In our last post, we got really into the nitty gritty of how and why teens must really be prepared to choose a college major.
We discussed the importance of job shadowing, career development work, and the counsel of an expert who can help them discern the differences between two similar sounding majors
We used the major Operations/Logistics and Supply Chain Management as an example. So we assume that if you’re still reading, then you’re really interested in learning the differences between majors in this area of study.
Awesome! Read on.
Using an example of selling a widget at Target, we showed how this major teaches students to take all of those operational components logistically, lay them out, and then actively supply them.
So now let’s continue on with that example, but talk about Industrial Systems Engineering.
They’ve got a thousand different things to sell at Target, right? So, we have Industrial Engineers. They’re the ones making sure the proper supplies are being sent to the particular stores that need them.
So again, maybe they really like the widget in Miami. But it’s only three out of the 10 stores that really like it. So somebody has got to make sure that store gets properly supplied with not just your widget, but the thousands of other goods and the right measurable as well.
Industrial systems engineers do this and more. Think of manufacturing a car. When you’re making a car, you actually have to take it from the start of the manufacturing process to the point where it drives off the assembly line.
What Industrial Systems do at the core is create that entire process–utilizing both humans and robotics, and mixing them in in the best ratios in the best ways to get the most out of both.
So, there’s a lot of things that robots do better than we do. There’s still a lot of things that we do better than robots. So when you’re making a car, you have to make sure that that process is smooth all the way through. But more than anything, you have to make sure that they’re all done perfectly.
That being said, there’s still going to be some hiccups. You’re always going to have parts here and there that aren’t right.
But the industrial engineers’ goal is utilizing people and robotics and creating an assembly line. How can we make sure that the process is smooth and the product is always right in the end? That’s the industrial engineer’s job.
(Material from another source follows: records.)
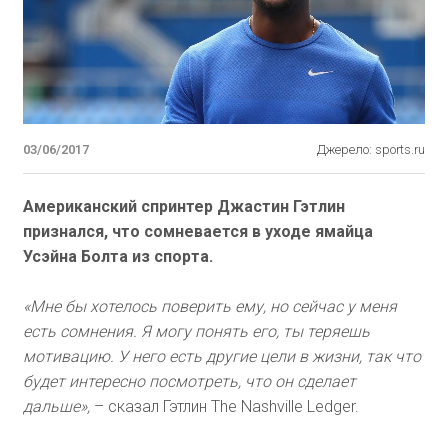
03/06/2017
Джерело: sports.ru
Американский спринтер Джастин Гэтлин
признался, что сомневается в уходе ямайца
Усэйна Болта из спорта.
«Мне бы хотелось поверить ему, но сейчас у меня
есть сомнения. Я могу понять его, ты теряешь
мотивацию. У него есть другие цели в жизни, так что
будет интересно посмотреть, что он сделает
дальше»,
– сказал Гэтлин The Nashville Ledger.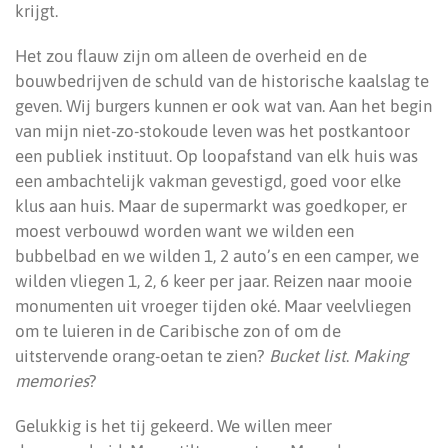
krijgt.
Het zou flauw zijn om alleen de overheid en de
bouwbedrijven de schuld van de historische kaalslag te
geven. Wij burgers kunnen er ook wat van. Aan het begin
van mijn niet-zo-stokoude leven was het postkantoor
een publiek instituut. Op loopafstand van elk huis was
een ambachtelijk vakman gevestigd, goed voor elke
klus aan huis. Maar de supermarkt was goedkoper, er
moest verbouwd worden want we wilden een
bubbelbad en we wilden 1, 2 auto’s en een camper, we
wilden vliegen 1, 2, 6 keer per jaar. Reizen naar mooie
monumenten uit vroeger tijden oké. Maar veelvliegen
om te luieren in de Caribische zon of om de
uitstervende orang-oetan te zien?
Bucket list
.
Making
memories
?
Gelukkig is het tij gekeerd. We willen meer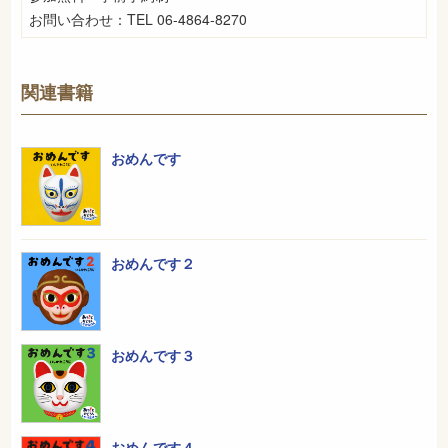
お問い合わせ：TEL
06-4864-8270
関連書籍
おめんです
おめんです２
おめんです３
おめんです４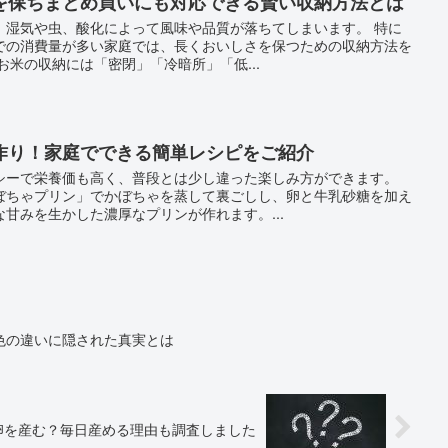
を保ちまとめ買いにも対応できる賢い収納方法とは
、湿気や虫、酸化によって風味や品質が落ちてしまいます。 特に
での消費量が多い家庭では、長くおいしさを保つための収納方法を
お米の収納には「密閉」「冷暗所」「低...
作り！家庭でできる簡単レシピをご紹介
シーで栄養価も高く、普段とは少し違った楽しみ方ができます。
ぼちゃプリン」でかぼちゃを蒸して裏ごしし、卵と牛乳砂糖を加え
甘みを生かした濃厚なプリンが作れます。...
色の違いに隠された真実とは
卵を産む？毎日産める理由も調査しました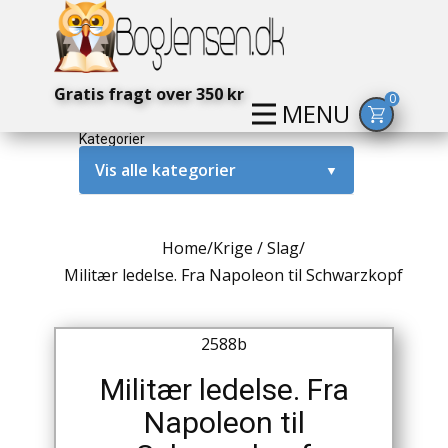
Gratis fragt over 350 kr
0
MENU
Kategorier
Vis alle kategorier
▼
Alternativ / Magi / Mystik
Home
/
Krige / Slag
/
Amerika / USA
Militær ledelse. Fra Napoleon til Schwarzkopf
Anden Verdenskrig
2588b
Antikke / Specielle Bøger
Militær ledelse. Fra
Antikviteter
Napoleon til
Arkæologi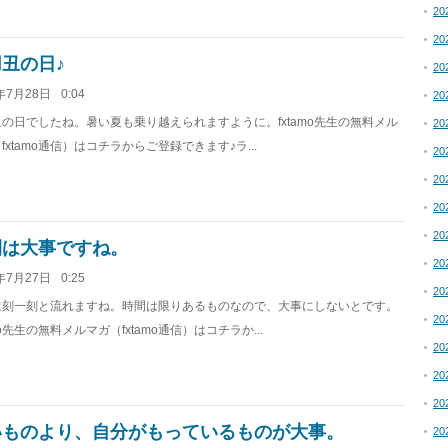
20
20
丑の日♪
20
年7月28日
0:04
20
の日でしたね。暑い夏も乗り越えられますように。fxtamo先生の無料メル
20
fxtamo通信）はコチラからご登録できます♪ラ...
20
20
20
20
間は大事ですね。
20
年7月27日
0:25
20
は刻一刻と流れますね。時間は限りあるものなので、大事にしないとです。
20
amo先生の無料メルマガ（fxtamo通信）はコチラか...
20
20
20
いものより、自分がもっているものが大事。
20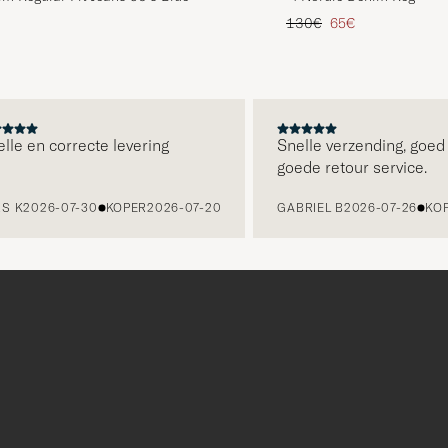
d prijs
Reguliere prijs
Verlaagd prijs
130€
65€
 en correcte levering
Snelle verzending, goed in
goede retour service.
2026-07-30
KOPER
2026-07-20
GABRIEL B
2026-07-26
KOPER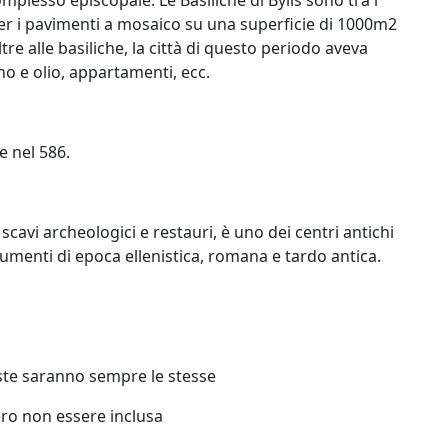
er i pavimenti a mosaico su una superficie di 1000m2
re alle basiliche, la città di questo periodo aveva
o e olio, appartamenti, ecc.
e nel 586.
 scavi archeologici e restauri, è uno dei centri antichi
menti di epoca ellenistica, romana e tardo antica.
iste saranno sempre le stesse
bero non essere inclusa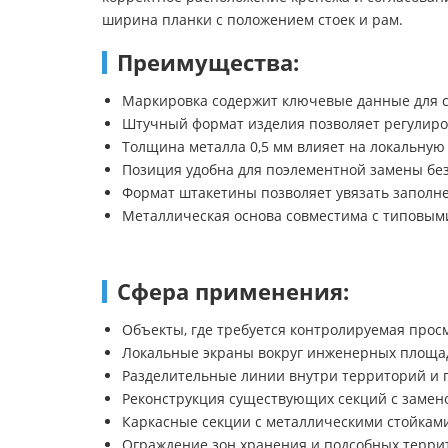
ширина планки с положением стоек и рам.
Преимущества:
Маркировка содержит ключевые данные для с
Штучный формат изделия позволяет регулиро
Толщина металла 0,5 мм влияет на локальную 
Позиция удобна для поэлементной замены без
Формат штакетины позволяет увязать заполне
Металлическая основа совместима с типовы
Сфера применения:
Объекты, где требуется контролируемая про
Локальные экраны вокруг инженерных площа
Разделительные линии внутри территорий и 
Реконструкция существующих секций с замен
Каркасные секции с металлическими стойкам
Ограждение зон хранения и подсобных терри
Plus, they do have a little bit of a touch in robotics as well. If you ever want a good example of industrial systems engineering, watch the show How it’s Made on the Science Channel.
So that’s how those degree sets kind of work–they converge in the fact that they’re dealing with the supplying of goods and the operations of a company that actually make, produce and sell.
They’re actually dealing with the operations and logistics of a company, where they’re making and supplying whatever it is that the company does.
Then it gets handed over to marketing and sales to make sure it actually gets sold. And that is a whole other story–because Marketing as a major is completely different from one school to the next.